Wednesday, October 02, 2002

Death Of A Meta Tag
The Rise & Fall Of The Meta Keywords Tag

For those unaware, the meta keyword tag is a way to insert text into an HTML page that is not visible when the page is viewed through a browser. Some search engines have read the content of the tag and associated the words within it along with the page's regular body copy.

The first major crawler-based search engines to use the meta keywords tag were Infoseek and AltaVista. It's unclear which one provided support first, but both were offering it in early 1996. When Inktomi launched in mid-1996 through the HotBot search engine, it also provided support for the tag. Lycos did the same in mid-1997, taking support up to four out of the seven major crawlers at the time (Excite, WebCrawler and Northern Light did not provide support).

The ascendancy of the tag did not last after 1997. Experience with the tag has showed it to be a spam magnet. Some web site owners would insert misleading words about their pages or use excessive repetition of words in hopes of tricking the crawlers about relevancy. For this reason, Excite (which also owned WebCrawler) resisted added support. Lycos quietly dropped its support of the tag in 1998, and newer search engines such as Google and FAST never added support at all.

#### Dataset entries
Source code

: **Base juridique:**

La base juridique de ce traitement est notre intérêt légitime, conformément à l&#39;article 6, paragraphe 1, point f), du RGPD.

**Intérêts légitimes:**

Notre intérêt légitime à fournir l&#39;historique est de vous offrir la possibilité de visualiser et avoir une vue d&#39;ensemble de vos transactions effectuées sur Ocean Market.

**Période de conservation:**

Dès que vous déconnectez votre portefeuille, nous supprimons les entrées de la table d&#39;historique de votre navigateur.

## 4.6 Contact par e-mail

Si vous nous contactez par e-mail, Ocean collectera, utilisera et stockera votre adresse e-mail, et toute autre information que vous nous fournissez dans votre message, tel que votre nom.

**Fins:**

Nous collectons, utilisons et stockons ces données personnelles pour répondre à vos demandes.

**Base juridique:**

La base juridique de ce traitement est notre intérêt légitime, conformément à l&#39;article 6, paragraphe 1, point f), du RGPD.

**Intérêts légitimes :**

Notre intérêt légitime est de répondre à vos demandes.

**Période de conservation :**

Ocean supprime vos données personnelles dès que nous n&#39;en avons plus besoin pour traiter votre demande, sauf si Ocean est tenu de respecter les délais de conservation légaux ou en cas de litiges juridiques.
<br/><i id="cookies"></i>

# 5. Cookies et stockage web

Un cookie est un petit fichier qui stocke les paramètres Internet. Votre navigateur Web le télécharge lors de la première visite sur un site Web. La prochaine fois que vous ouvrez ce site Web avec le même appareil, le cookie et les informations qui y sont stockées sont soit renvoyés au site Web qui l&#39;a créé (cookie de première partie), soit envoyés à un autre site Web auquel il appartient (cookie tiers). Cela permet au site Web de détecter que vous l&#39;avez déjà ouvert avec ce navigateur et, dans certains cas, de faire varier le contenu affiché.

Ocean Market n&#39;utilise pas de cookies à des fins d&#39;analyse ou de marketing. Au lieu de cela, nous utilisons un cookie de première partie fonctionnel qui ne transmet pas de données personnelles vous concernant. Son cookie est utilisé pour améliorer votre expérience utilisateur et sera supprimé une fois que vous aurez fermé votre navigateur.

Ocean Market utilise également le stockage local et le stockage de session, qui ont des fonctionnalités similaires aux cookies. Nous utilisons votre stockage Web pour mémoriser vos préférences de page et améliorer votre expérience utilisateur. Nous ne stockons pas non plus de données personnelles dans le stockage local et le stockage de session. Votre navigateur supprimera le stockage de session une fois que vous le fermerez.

#### Problem A
According to the article on the meta keywords tag, which two major crawler-based search engines were the first to use the tag?
#### Problem B
Carry on the article on the meta keywords tag from the last sentence shown.

#### Exercise response A
Infoseek and AltaVista.

#### Exercise response B
After Infoseek (Go.com) closed in 2000, the meta keywords tag was left with only two major supporters: AltaVista and Inktomi. Now Inktomi remains the only one, with AltaVista having dropped its support in July, the company says.

"In the past we have indexed the meta keywords tag but have found that the high incidence of keyword repetition and spam made it an unreliable indication of site content and quality. We do continue to look at this issue, and may re-include them if the perceived quality improves over time," said Jon Glick, AltaVista's director of internet search.